Seventy-seven per cent of parents with children aged 5-17 said they budget for these expenses, but only one in four (27 per cent) said they have a very detailed budget in place.

Two thirds (65 per cent) of parents said they always overspend as their children requested non-essential items when shopping.

However, mothers said they are better than dads at resisting "pester power", with 42 per cent saying they do not overspend, compared to just a quarter of dads.

Ms Williams said the children's books and supplies had come in at $360 from Mackay School Supplies at Mackay Showgrounds and the new iPad had cost $450.

She said that was a steep comparison to the $400 total she spent on school supplies, books and uniforms the previous year.

"I was able to laybuy the children's school supplies, so I just dropped the booklists off and they organise it all and then I drop off instalments each week until it's all paid for," she said.

"My advice is to find somewhere that offers laybuy - it has been really handy for our family."

Nextra Mount Pleasant business owner Troy Ross said the store's Back to School Outpost was off to a great start this year.

"While most of the back-to-school buying starts at the end of this week, we've seen parents more organised this year with sales off to a fantastic start."

"Exercise books are always a big seller, and we're in good communication with all of the local schools, so we know what to stock.

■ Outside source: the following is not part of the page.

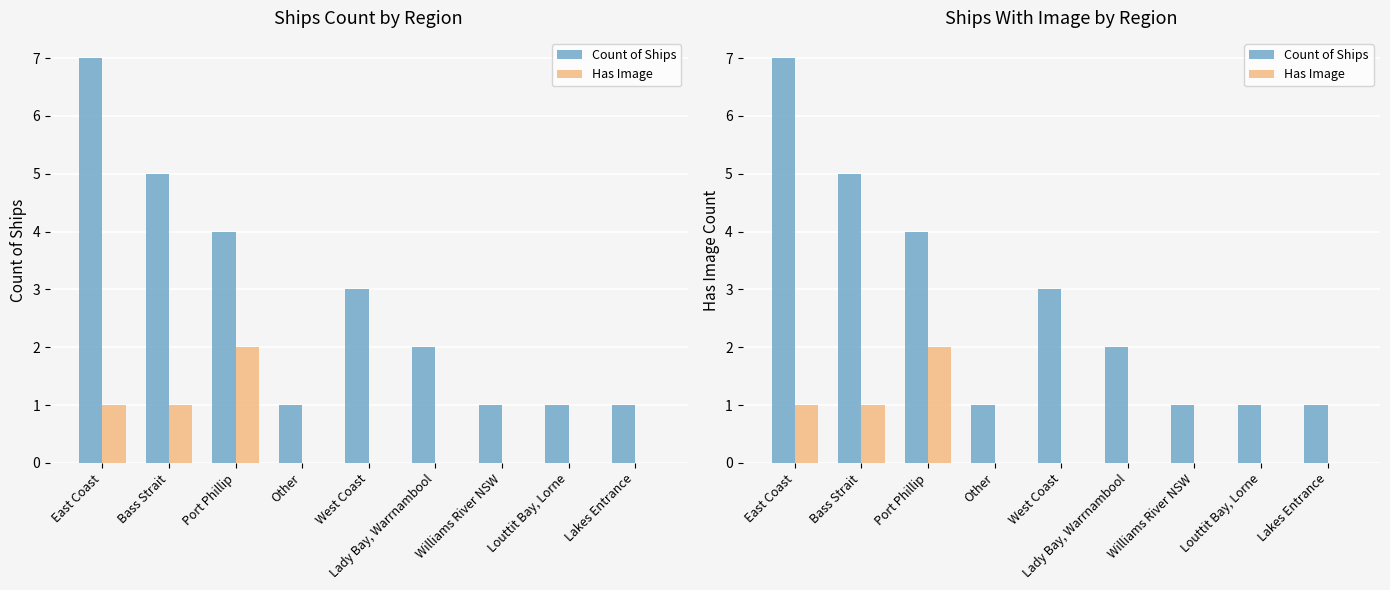

At which label does Has Image reach its minimum?

Other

"But reusable book covers have been a very popular trend. They take hours out of school preparation and they're great for the environment. We've got heaps of popular designs."

Mr Ross admitted he had seen book list with an 'abundance of requirements' in the past few years but wanted to remind parents they did not have to buy everything on the booklist at once.

"If you come into our store we can help advise you of what your student may need for each term. This can help keep the price manageable."

Mr Ross said back to school was a market newsagents had been in for more than 100 years

"Newsagents are the experts when it comes to back to school, so please don't be afraid to ask for our help and advice."

Finance expert and author of Kill Bills!, Joel Gibson said costs were rising as lists were getting longer and devices used at school were more sophisticated.

"Create expectations in advance with your kids so they know what they can get and what the rules are, and don't take them along to the shops," he said.

"Go online before hitting the shops and negotiate what items your child can have and stick to the list.

"Get a jar, put $10 a week into it and don't touch it before January so it can help you get ahead when you need it for these costs, you'll have $520 right there."

 

 

BACK TO SCHOOL SAVING TIPS

1. Plan in advance.

"The research shows that early shoppers spend less. Just as you would with any other big ticket item, do your research, look around and compare brands and prices."

2. Leave the kids at home when you shop

"Pester power is real! Two-thirds of Aussie parents (65 per cent) say they overspend on Back to School supplies by buying non-essential items thanks to their eager shopping companions."

3. Get it online

"Purchasing behaviour is changing rapidly with the average proportion of online shopping for Back to School increasing by nearly 10 per cent from 2019."

4. Next year, try 'before pay'

"To minimise the impact on your household budget, forget 'Buy Now Pay Later' services and try a new service - it's called 'before pay': write 'before pay' on a large jar, stick $10 in it every week this year and by next January, you'll have $520."